[DATASET — start]

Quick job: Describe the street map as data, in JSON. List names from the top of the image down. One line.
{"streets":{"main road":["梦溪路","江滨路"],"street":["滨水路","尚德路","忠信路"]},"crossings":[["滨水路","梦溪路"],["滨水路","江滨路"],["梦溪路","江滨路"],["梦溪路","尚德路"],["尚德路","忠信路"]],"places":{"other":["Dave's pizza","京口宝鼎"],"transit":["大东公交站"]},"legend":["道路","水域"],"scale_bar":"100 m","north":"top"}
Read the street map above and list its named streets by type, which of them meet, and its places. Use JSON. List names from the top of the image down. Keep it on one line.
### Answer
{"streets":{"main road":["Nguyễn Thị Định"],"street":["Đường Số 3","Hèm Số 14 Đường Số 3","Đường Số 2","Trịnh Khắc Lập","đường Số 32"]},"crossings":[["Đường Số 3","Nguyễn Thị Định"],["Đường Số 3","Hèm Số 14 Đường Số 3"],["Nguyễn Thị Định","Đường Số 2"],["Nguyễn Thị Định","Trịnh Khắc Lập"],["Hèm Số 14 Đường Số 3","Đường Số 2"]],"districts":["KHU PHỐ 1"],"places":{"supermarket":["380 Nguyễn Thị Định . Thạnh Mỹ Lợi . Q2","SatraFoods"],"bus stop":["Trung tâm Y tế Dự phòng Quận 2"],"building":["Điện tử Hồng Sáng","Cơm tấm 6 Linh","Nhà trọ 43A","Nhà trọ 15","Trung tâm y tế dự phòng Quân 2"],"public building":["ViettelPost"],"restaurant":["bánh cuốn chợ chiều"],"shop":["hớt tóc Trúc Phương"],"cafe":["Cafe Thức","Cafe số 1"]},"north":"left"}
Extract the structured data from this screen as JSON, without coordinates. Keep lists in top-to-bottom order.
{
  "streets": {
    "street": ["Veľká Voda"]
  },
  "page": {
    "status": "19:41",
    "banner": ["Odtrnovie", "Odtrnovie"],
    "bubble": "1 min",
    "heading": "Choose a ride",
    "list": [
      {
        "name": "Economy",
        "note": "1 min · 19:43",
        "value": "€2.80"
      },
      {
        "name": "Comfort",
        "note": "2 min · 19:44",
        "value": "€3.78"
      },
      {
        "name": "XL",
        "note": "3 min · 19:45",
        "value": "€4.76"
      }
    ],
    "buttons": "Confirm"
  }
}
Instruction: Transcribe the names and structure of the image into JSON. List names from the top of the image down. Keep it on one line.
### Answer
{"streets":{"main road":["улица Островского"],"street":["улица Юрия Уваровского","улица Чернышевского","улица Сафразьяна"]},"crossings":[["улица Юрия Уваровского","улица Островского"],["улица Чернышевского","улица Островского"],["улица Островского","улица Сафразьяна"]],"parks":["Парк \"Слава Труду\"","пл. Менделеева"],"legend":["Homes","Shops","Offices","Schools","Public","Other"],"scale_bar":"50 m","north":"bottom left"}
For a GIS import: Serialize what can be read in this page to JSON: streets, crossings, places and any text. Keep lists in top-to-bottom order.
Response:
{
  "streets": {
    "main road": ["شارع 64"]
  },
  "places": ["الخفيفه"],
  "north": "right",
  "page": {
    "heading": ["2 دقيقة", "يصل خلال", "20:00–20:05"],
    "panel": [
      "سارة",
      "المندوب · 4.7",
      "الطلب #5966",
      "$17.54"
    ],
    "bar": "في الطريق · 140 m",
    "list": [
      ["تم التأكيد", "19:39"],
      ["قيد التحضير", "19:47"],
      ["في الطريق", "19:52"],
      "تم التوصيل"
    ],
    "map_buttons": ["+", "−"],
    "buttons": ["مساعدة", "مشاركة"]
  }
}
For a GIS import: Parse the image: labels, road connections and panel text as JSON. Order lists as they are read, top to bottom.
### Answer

[DATASET — finish]

> TASK OBJECTIVE
Output every entry shown above, exactly.

> OUTPUT FOR THIS TASK
Quick job: Describe the street map as data, in JSON. List names from the top of the image down. One line.
{"streets":{"main road":["梦溪路","江滨路"],"street":["滨水路","尚德路","忠信路"]},"crossings":[["滨水路","梦溪路"],["滨水路","江滨路"],["梦溪路","江滨路"],["梦溪路","尚德路"],["尚德路","忠信路"]],"places":{"other":["Dave's pizza","京口宝鼎"],"transit":["大东公交站"]},"legend":["道路","水域"],"scale_bar":"100 m","north":"top"}
Read the street map above and list its named streets by type, which of them meet, and its places. Use JSON. List names from the top of the image down. Keep it on one line.
### Answer
{"streets":{"main road":["Nguyễn Thị Định"],"street":["Đường Số 3","Hèm Số 14 Đường Số 3","Đường Số 2","Trịnh Khắc Lập","đường Số 32"]},"crossings":[["Đường Số 3","Nguyễn Thị Định"],["Đường Số 3","Hèm Số 14 Đường Số 3"],["Nguyễn Thị Định","Đường Số 2"],["Nguyễn Thị Định","Trịnh Khắc Lập"],["Hèm Số 14 Đường Số 3","Đường Số 2"]],"districts":["KHU PHỐ 1"],"places":{"supermarket":["380 Nguyễn Thị Định . Thạnh Mỹ Lợi . Q2","SatraFoods"],"bus stop":["Trung tâm Y tế Dự phòng Quận 2"],"building":["Điện tử Hồng Sáng","Cơm tấm 6 Linh","Nhà trọ 43A","Nhà trọ 15","Trung tâm y tế dự phòng Quân 2"],"public building":["ViettelPost"],"restaurant":["bánh cuốn chợ chiều"],"shop":["hớt tóc Trúc Phương"],"cafe":["Cafe Thức","Cafe số 1"]},"north":"left"}
Extract the structured data from this screen as JSON, without coordinates. Keep lists in top-to-bottom order.
{
  "streets": {
    "street": ["Veľká Voda"]
  },
  "page": {
    "status": "19:41",
    "banner": ["Odtrnovie", "Odtrnovie"],
    "bubble": "1 min",
    "heading": "Choose a ride",
    "list": [
      {
        "name": "Economy",
        "note": "1 min · 19:43",
        "value": "€2.80"
      },
      {
        "name": "Comfort",
        "note": "2 min · 19:44",
        "value": "€3.78"
      },
      {
        "name": "XL",
        "note": "3 min · 19:45",
        "value": "€4.76"
      }
    ],
    "buttons": "Confirm"
  }
}
Instruction: Transcribe the names and structure of the image into JSON. List names from the top of the image down. Keep it on one line.
### Answer
{"streets":{"main road":["улица Островского"],"street":["улица Юрия Уваровского","улица Чернышевского","улица Сафразьяна"]},"crossings":[["улица Юрия Уваровского","улица Островского"],["улица Чернышевского","улица Островского"],["улица Островского","улица Сафразьяна"]],"parks":["Парк \"Слава Труду\"","пл. Менделеева"],"legend":["Homes","Shops","Offices","Schools","Public","Other"],"scale_bar":"50 m","north":"bottom left"}
For a GIS import: Serialize what can be read in this page to JSON: streets, crossings, places and any text. Keep lists in top-to-bottom order.
Response:
{
  "streets": {
    "main road": ["شارع 64"]
  },
  "places": ["الخفيفه"],
  "north": "right",
  "page": {
    "heading": ["2 دقيقة", "يصل خلال", "20:00–20:05"],
    "panel": [
      "سارة",
      "المندوب · 4.7",
      "الطلب #5966",
      "$17.54"
    ],
    "bar": "في الطريق · 140 m",
    "list": [
      ["تم التأكيد", "19:39"],
      ["قيد التحضير", "19:47"],
      ["في الطريق", "19:52"],
      "تم التوصيل"
    ],
    "map_buttons": ["+", "−"],
    "buttons": ["مساعدة", "مشاركة"]
  }
}
For a GIS import: Parse the image: labels, road connections and panel text as JSON. Order lists as they are read, top to bottom.
### Answer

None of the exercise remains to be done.